First time setup with private WAN
-
Hey folks, I decided to try out pfSense for the first time, so I set it up behind my existing home router. My client behind pfSense can ping the pfsense router, resolve names, ping addresses like 8.8.8.8, but can't access the internet e.g. apt update or wget.
Setup is:
- Version 2.7.2 CE
- pfSense and client are both VMs (on xcp-ng)
- WAN is private, e.g. 192.168.21.0/24
- LAN is private, e.g. 192.168.40.0/24
- Client on lan, set to route through pfsense
- WAN interface - disabled the options to block private ips and bogons
- Routing - only WAN gateway is set, no LAN gateway set up
- NAT - the default automatic rule is there, to nat lan networks onto the wan ip
- Tried going back through the setup wizard a few times just to be safe
- Double NAT, of course, since my main gateway is also a NAT
I also did a clean install of opnsense the same way, same setup wizard (again, first time user of that too), but in that case it DOES route traffic to the internet for me.

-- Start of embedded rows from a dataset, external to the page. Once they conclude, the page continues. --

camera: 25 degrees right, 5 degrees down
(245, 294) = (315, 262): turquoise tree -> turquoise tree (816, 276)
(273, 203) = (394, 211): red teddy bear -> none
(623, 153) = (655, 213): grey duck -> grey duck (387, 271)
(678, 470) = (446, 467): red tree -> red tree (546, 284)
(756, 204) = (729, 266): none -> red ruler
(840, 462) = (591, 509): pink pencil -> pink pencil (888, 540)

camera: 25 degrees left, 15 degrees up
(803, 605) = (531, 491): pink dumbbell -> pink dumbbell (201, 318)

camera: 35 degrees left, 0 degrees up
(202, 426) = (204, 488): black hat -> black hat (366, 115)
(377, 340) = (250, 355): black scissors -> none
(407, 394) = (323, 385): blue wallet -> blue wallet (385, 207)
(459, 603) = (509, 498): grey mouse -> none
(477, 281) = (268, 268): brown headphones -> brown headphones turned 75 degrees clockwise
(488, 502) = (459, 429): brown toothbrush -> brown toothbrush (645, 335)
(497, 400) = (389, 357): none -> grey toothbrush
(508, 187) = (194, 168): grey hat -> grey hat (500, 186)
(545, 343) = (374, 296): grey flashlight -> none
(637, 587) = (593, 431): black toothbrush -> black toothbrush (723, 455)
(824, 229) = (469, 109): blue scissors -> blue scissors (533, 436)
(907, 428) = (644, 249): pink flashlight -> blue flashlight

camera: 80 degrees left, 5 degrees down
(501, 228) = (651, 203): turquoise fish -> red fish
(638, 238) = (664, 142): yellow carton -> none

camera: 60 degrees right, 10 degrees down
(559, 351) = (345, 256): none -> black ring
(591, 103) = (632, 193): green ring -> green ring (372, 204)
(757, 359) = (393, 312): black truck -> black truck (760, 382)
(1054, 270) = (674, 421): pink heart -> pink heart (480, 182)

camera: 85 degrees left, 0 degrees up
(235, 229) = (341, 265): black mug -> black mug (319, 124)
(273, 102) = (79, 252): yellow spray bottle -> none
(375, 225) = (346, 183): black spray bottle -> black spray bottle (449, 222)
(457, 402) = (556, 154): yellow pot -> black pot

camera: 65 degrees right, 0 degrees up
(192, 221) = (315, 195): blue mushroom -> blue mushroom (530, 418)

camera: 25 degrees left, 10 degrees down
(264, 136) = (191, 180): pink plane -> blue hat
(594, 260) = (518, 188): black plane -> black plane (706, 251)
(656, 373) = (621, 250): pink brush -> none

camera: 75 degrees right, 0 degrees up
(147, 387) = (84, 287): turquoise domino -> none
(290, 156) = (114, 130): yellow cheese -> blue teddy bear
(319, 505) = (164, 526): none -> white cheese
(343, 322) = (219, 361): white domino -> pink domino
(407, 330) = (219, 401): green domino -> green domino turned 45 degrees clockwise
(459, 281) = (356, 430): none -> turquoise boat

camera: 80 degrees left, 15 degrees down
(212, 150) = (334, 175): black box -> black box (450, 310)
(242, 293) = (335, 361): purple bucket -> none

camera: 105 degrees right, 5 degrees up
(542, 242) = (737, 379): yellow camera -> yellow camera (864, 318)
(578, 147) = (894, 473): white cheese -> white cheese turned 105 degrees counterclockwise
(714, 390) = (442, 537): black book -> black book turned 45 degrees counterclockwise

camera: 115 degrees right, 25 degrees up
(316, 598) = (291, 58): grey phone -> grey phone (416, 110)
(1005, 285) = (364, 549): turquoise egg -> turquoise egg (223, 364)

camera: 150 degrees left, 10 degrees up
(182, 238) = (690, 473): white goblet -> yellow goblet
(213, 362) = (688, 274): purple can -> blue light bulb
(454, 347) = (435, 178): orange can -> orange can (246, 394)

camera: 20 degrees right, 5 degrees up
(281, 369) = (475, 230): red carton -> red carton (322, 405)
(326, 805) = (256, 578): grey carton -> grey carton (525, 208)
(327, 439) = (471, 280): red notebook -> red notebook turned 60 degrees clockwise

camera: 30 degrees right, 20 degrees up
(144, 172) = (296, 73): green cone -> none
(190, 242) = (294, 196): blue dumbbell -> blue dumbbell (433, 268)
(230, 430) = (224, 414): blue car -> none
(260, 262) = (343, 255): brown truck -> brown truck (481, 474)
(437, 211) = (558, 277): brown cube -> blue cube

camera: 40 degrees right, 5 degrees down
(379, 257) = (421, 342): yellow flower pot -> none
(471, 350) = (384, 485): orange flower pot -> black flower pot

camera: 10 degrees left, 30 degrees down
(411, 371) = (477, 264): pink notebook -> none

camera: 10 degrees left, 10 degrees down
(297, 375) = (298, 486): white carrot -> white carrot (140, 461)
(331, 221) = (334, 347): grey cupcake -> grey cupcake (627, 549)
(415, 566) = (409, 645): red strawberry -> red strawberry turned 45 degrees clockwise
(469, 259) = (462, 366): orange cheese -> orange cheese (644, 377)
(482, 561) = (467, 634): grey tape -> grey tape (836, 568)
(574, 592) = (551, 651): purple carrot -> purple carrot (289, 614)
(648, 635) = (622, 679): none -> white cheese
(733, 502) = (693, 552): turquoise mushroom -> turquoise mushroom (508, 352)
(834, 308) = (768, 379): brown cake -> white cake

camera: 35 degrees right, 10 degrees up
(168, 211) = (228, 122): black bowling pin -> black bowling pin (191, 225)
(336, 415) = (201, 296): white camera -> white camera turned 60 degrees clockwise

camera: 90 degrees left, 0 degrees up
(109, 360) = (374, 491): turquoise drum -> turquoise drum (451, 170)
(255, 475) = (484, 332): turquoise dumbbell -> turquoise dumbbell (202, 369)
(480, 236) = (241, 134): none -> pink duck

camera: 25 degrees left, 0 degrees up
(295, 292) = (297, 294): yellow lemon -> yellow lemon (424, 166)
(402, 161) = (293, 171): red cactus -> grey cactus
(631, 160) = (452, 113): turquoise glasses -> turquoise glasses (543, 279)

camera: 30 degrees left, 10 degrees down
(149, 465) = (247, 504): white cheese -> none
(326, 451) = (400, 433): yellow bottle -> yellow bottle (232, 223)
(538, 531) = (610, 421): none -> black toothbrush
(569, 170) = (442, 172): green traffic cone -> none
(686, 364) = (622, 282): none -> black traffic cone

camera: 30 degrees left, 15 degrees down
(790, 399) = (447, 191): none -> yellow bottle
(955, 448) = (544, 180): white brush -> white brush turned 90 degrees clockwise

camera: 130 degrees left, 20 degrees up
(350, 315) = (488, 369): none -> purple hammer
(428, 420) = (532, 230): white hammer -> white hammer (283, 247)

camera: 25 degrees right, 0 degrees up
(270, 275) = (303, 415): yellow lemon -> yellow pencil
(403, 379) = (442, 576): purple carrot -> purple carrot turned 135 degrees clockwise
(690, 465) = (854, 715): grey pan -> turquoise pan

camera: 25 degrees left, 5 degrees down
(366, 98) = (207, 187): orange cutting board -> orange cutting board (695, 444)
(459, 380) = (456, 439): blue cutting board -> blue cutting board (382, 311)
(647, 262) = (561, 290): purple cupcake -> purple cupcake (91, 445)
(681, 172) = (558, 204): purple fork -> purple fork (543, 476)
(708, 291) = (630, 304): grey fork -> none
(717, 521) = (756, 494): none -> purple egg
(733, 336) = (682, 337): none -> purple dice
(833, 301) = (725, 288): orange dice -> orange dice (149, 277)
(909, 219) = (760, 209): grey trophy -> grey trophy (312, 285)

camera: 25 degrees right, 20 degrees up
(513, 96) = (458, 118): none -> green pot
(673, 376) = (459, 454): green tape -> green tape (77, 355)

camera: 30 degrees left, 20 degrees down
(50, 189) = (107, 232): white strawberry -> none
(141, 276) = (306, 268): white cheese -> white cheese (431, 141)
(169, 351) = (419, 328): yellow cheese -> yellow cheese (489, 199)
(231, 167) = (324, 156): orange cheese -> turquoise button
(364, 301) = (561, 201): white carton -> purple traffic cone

Any known issues in pfSense with xcp-ng (Xen), double NAT, private WAN ports, etc.? For reference I'm new to pfSense/opnSense but not new to network engineering, so just not sure what configs to compare between the working (opnsense) and non-working pfsense, and logs, diagnostics, etc.
-
@nerdile
Did you disable TX Checksum Offload on the virtual Interfaces in XEN?And also in pfSense System > Advanced > Networking > Hardware Checksum Offloading?
-
@viragomann This was exactly it. Thank you!
-
@nerdile In case anyone is struggling with a similar issue in the future, one thing I noticed that could indicate this issue is that the firewall shows allowing the SYN packets from the LAN client but never shows any responses later. (You have to turn on logging of your default allow rule to see this traffic flowing.)